* [Assignment]: Only the lines from the one containing "blonde woman in black blazer 1.09" through the last line below should be written out, exactly and with both ends kept.

*** Opening Information given ***

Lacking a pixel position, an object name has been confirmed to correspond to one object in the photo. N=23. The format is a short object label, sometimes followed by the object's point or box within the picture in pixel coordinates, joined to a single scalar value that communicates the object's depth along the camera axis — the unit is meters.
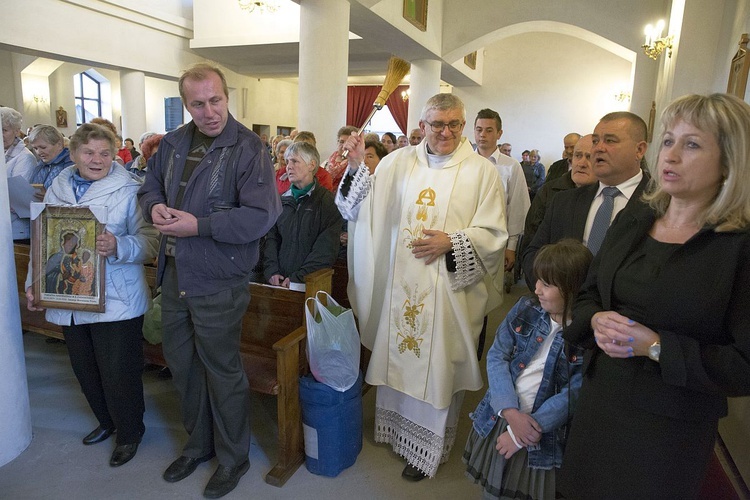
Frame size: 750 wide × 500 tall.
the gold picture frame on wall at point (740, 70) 3.14
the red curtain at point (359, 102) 16.80
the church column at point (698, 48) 4.64
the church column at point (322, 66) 4.91
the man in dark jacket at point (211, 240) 1.90
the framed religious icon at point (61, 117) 13.41
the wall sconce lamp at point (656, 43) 5.41
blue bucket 2.23
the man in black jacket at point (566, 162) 4.16
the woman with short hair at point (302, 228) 2.63
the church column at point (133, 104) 9.52
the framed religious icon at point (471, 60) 11.09
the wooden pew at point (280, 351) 2.22
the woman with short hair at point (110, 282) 2.12
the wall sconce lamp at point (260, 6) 8.86
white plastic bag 2.21
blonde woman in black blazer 1.09
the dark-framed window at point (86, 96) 15.01
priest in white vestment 2.23
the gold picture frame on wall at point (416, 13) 6.79
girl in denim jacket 1.64
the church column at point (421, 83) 8.50
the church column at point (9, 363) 2.13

*** Closing Information given ***

* [Solution to the exercise]:
blonde woman in black blazer 1.09
the dark-framed window at point (86, 96) 15.01
priest in white vestment 2.23
the gold picture frame on wall at point (416, 13) 6.79
girl in denim jacket 1.64
the church column at point (421, 83) 8.50
the church column at point (9, 363) 2.13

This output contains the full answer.